● Your task
Reproduce the listing below word for word. Begin at the line that contains "What is the", stop at the end of the listing, and leave the pictures out of your answer.

● Information provided

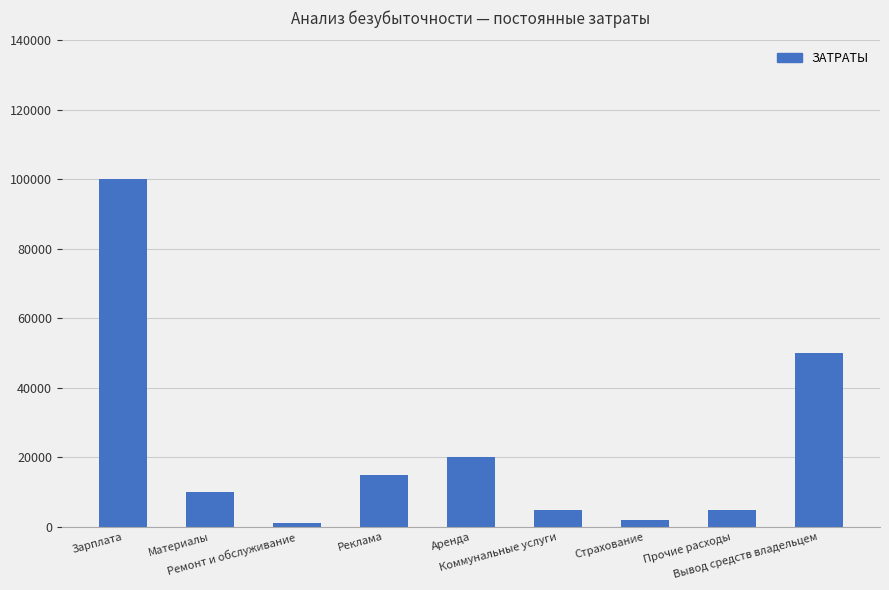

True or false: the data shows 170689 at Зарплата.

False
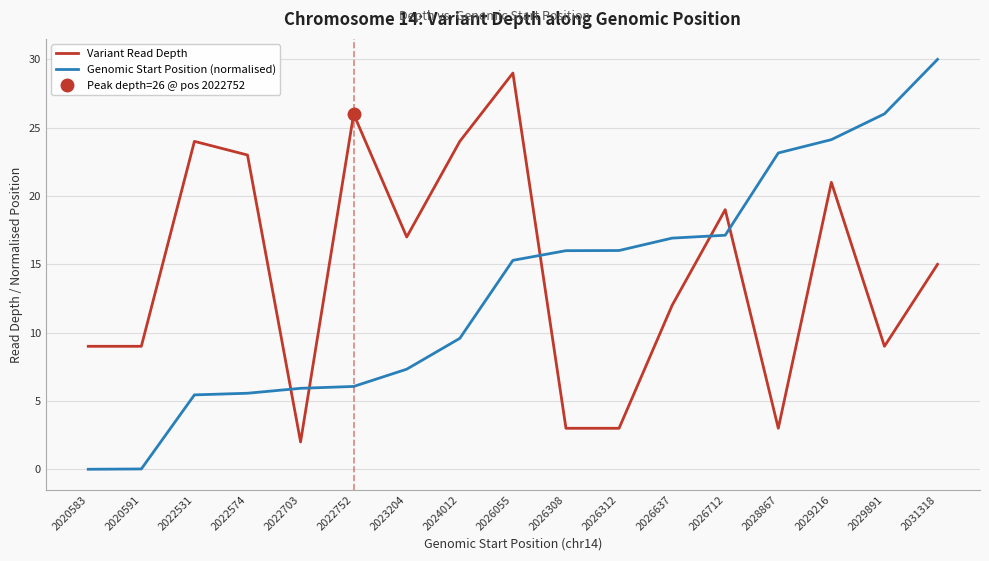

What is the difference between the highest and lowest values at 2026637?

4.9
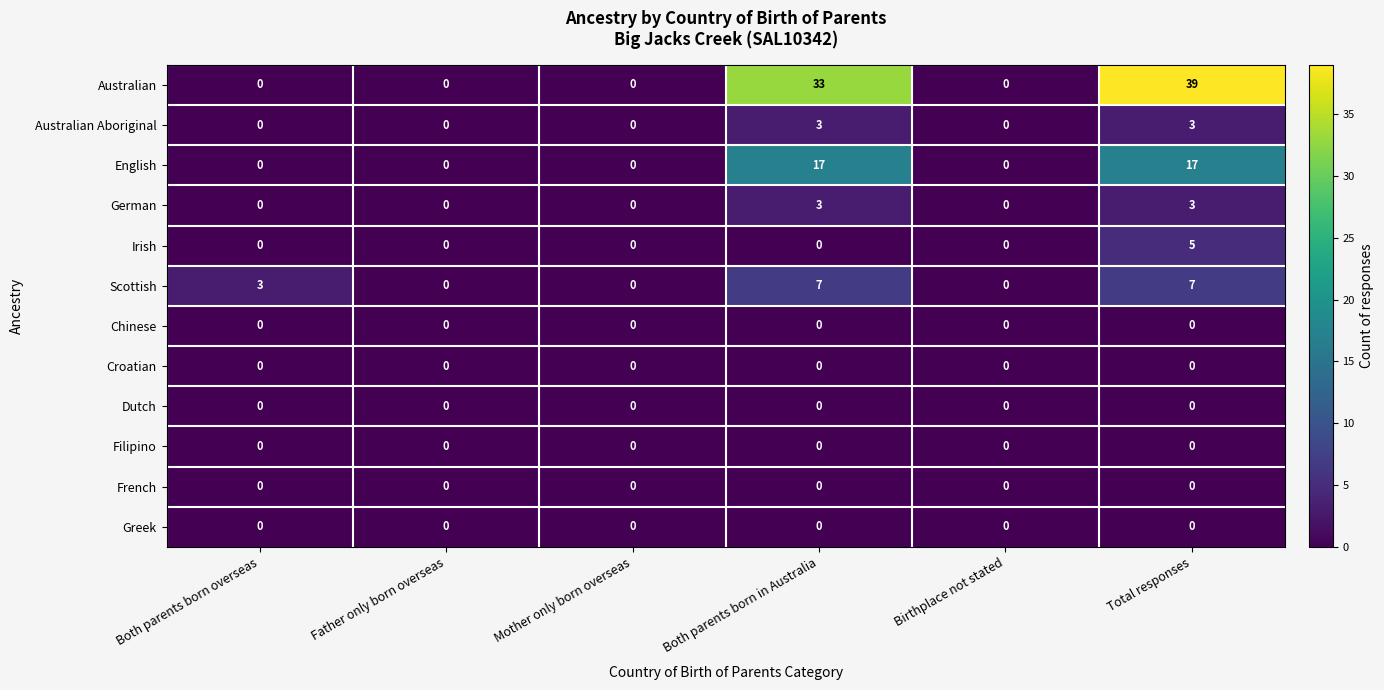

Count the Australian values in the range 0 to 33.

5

● Answer space
What is the difference between the highest and lowest values at 2026637?

4.9

Count the Australian values in the range 0 to 33.

5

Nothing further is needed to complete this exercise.